RIP, Mr Speaker
He was reviled by hardline liberals for his willingness to compromise and negotiate.
Thomas S. Foley, a Democratic speaker of the House known for his conciliatory leadership style throughout his three decades in Congress from 1965 to 1995, is dead at the age of 84.
Respected by members of both parties for his efforts at fairness and consensus, Foley's preference for compromise over confrontation frustrated his Democratic counterparts who wished that he would extract more concessions from the other party.
After the resignation of then-Speaker Jim Wright, D-Texas, amid an ethics scandal in 1989, Foley was elected to the speakership unopposed by his Democratic colleagues.
Foley believed that his efforts at bipartisanship were in the interest of better public policy.
During a voice vote in the chamber intended simply to showcase the Republican opposition to a bill, Foley ruled in favor of allowing them an actual recorded vote on the measure.
" Democrats just sat there because they didn't know what to do. I don't think they knew to ask for a recorded vote because they never had to," then-Rep. Mickey Edwards, R-Okla., chairman of the Republican Policy Committee, told the New York Times. "And at that point, every Republican on the floor rose spontaneously and gave Tom Foley a standing ovation."
As time went on it became increasingly difficult to hold on to his congressional seat.
Foley was reluctant to air negative campaign advertisements.
"I've had a very long and satisfying political career," he said. "I am not in any sense bitter. I lost one election in my life; unfortunately, it was the last one."
Despite his defeat, one of Foley's final acts as Speaker was in the spirit of fairness.

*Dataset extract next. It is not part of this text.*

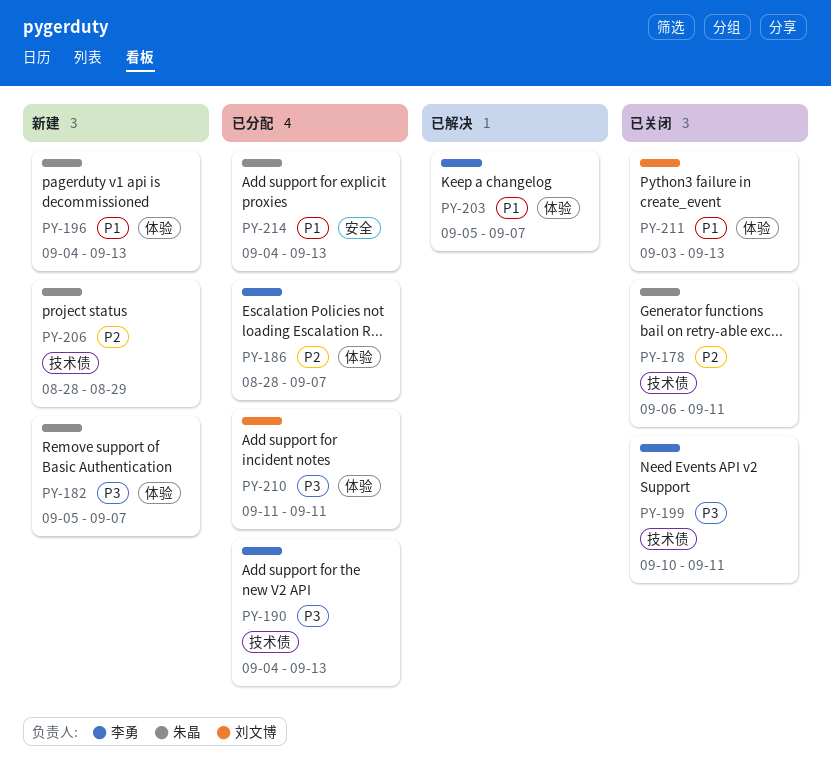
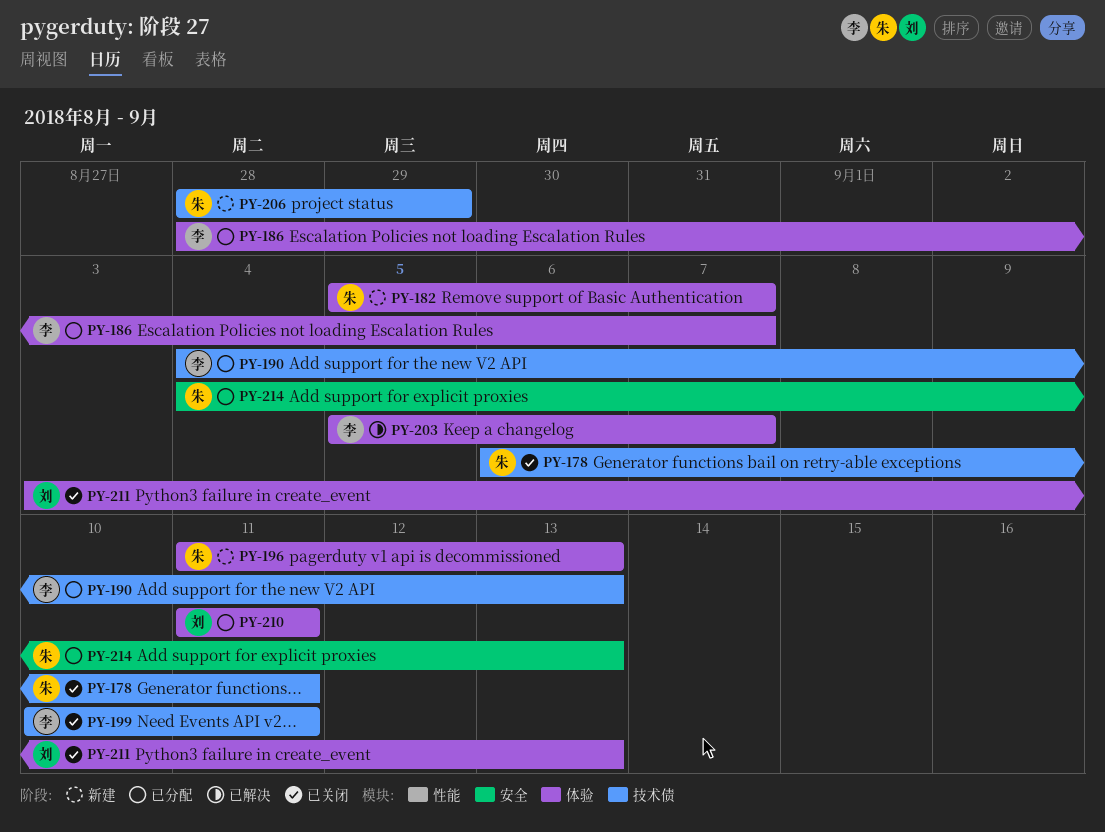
PY-196, start: Sep 4 -> Sep 11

It was during the lame-duck session of 1994, a month after the Republican Party had retaken the House for the first time in four decades. One key member of the conference would not be returning: Bob Michel, the House Republican leader, was retiring after 38 years in Congress - all of them spent in the minority. Consequently, Michel never had the opportunity to preside over the House. Although Foley would soon be handing the gavel over to a new era of Republican dominance, he allowed Michel to preside over a session.